Friendship and Monhegan Bedrock Maps Released
The Maine Geological Survey (MGS) is pleased to announce the release of a pair of bedrock geologic maps in the mid-coast area, the Bedrock Geology of the Friendship Quadrangle, Maine, and the Bedrock Geology of the Monhegan Quadrangle, Maine. Together they extend from the Friendship and Cushing mainland southward across the islands in Friendship Harbor and the Georges Islands, out to Monhegan. The maps show the complex distribution of Cambrian, Ordovician, and Silurian stratified rocks in three stratigraphic sequences affected by multiple episodes of metamorphism and deformation and intruded by a variety of Silurian-Devonian igneous rocks.
The map sheets include detailed descriptions of over 30 map units, age results from rock analyses, an abundance of field photographs, interpretive cross sections, and extensive narrative description of the geologic history and plate tectonic evolution that led to the existing distribution of rock units. These maps, compiled by J. Dykstra Eusden, professor emeritus of Bates College, and Henry N. Berry IV of the Maine Geological Survey, are part of the ongoing mapping program of the MGS, supported in part by collaborative grants from the National Geologic Mapping Program of the U.S. Geological Survey.

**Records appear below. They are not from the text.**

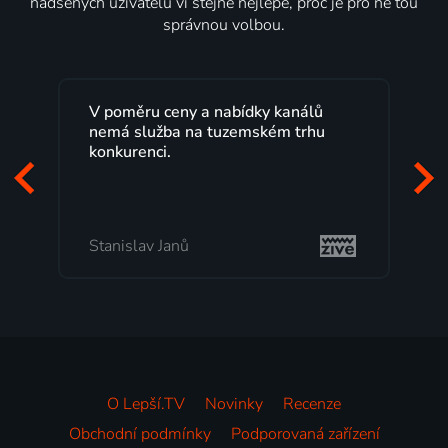
nadšených uživatelů ví stejně nejlépe, proč je pro ně tou
správnou volbou.
Lepší.TV sleduji už několik let s
maximální spokojeností. Velký výběr
programů a nemuset běžet k TV na
začátek programu, to je přesně to, co
mi vyhovuje.
Milada Tomešová
O Lepší.TV
Novinky
Recenze
Obchodní podmínky
Podporovaná zařízení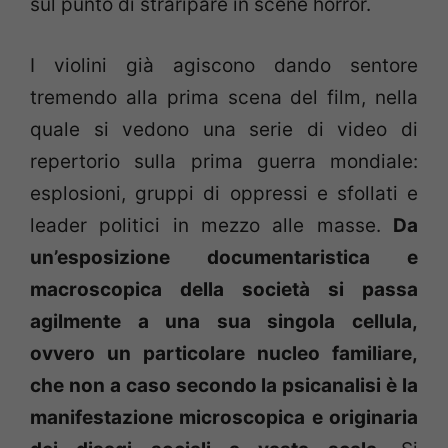
sul punto di straripare in scene horror.
I violini già agiscono dando sentore
tremendo alla prima scena del film, nella
quale si vedono una serie di video di
repertorio sulla prima guerra mondiale:
esplosioni, gruppi di oppressi e sfollati e
leader politici in mezzo alle masse.
Da
un’esposizione documentaristica e
macroscopica della società si passa
agilmente a una sua singola cellula,
ovvero un particolare nucleo familiare,
che non a caso secondo la psicanalisi è la
manifestazione microscopica e originaria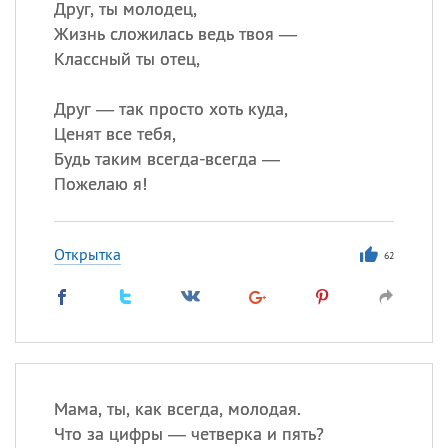
Друг, ты молодец,
Жизнь сложилась ведь твоя —
Классный ты отец,
Друг — так просто хоть куда,
Ценят все тебя,
Будь таким всегда-всегда —
Пожелаю я!
Открытка
62
Мама, ты, как всегда, молодая.
Что за цифры — четверка и пять?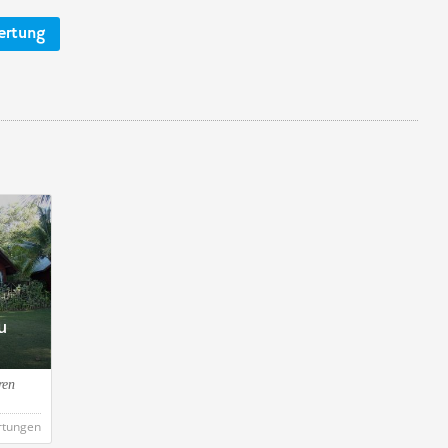
ertung
u
ren
rtungen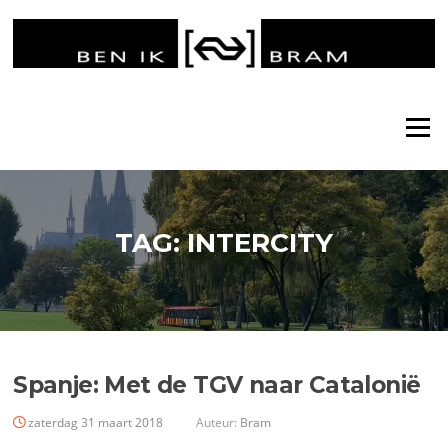
Ga
naar
de
inhoud
Menu
TAG:
INTERCITY
Spanje: Met de TGV naar Catalonië
zaterdag 31 maart 2018
Auteur:
Bram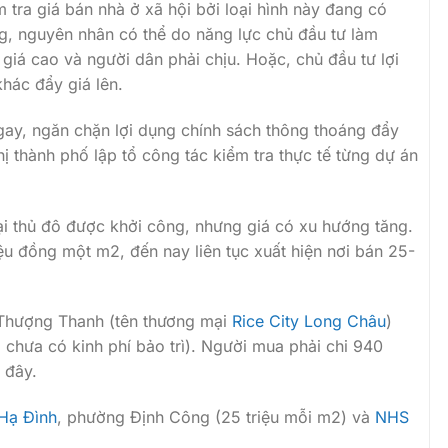
 tra giá bán nhà ở xã hội bởi loại hình này đang có
g, nguyên nhân có thể do năng lực chủ đầu tư làm
y giá cao và người dân phải chịu. Hoặc, chủ đầu tư lợi
hác đẩy giá lên.
ngay, ngăn chặn lợi dụng chính sách thông thoáng đẩy
ị thành phố lập tổ công tác kiểm tra thực tế từng dự án
tại thủ đô được khởi công, nhưng giá có xu hướng tăng.
ệu đồng một m2, đến nay liên tục xuất hiện nơi bán 25-
 Thượng Thanh (tên thương mại
Rice City Long Châu
)
chưa có kinh phí bảo trì). Người mua phải chi 940
i đây.
Hạ Đình
, phường Định Công (25 triệu mỗi m2) và
NHS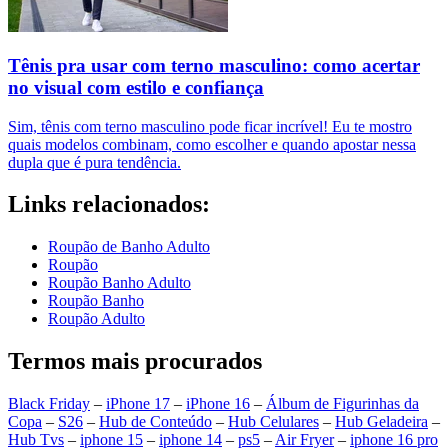
Tênis pra usar com terno masculino: como acertar
no visual com estilo e confiança
Sim, tênis com terno masculino pode ficar incrível! Eu te mostro
quais modelos combinam, como escolher e quando apostar nessa
dupla que é pura tendência.
Links relacionados:
Roupão de Banho Adulto
Roupão
Roupão Banho Adulto
Roupão Banho
Roupão Adulto
Termos mais procurados
Black Friday
–
iPhone 17
–
iPhone 16
–
Álbum de Figurinhas da
Copa
–
S26
–
Hub de Conteúdo
–
Hub Celulares
–
Hub Geladeira
–
Hub Tvs
–
iphone 15
–
iphone 14
–
ps5
–
Air Fryer
–
iphone 16 pro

Megunticook Formation in the Friendship quadrangle. It is a fine-grained sandstone of probable Cambrian age metamorphosed to quartzite. The thin pink layers of quartz and garnet (coticule) are a distinctive feature of the formation.
Light colored igneous rock (granodiorite) containing abundant angular fragments of dark colored igneous rock (gabbro), from the Monhegan quadrangle.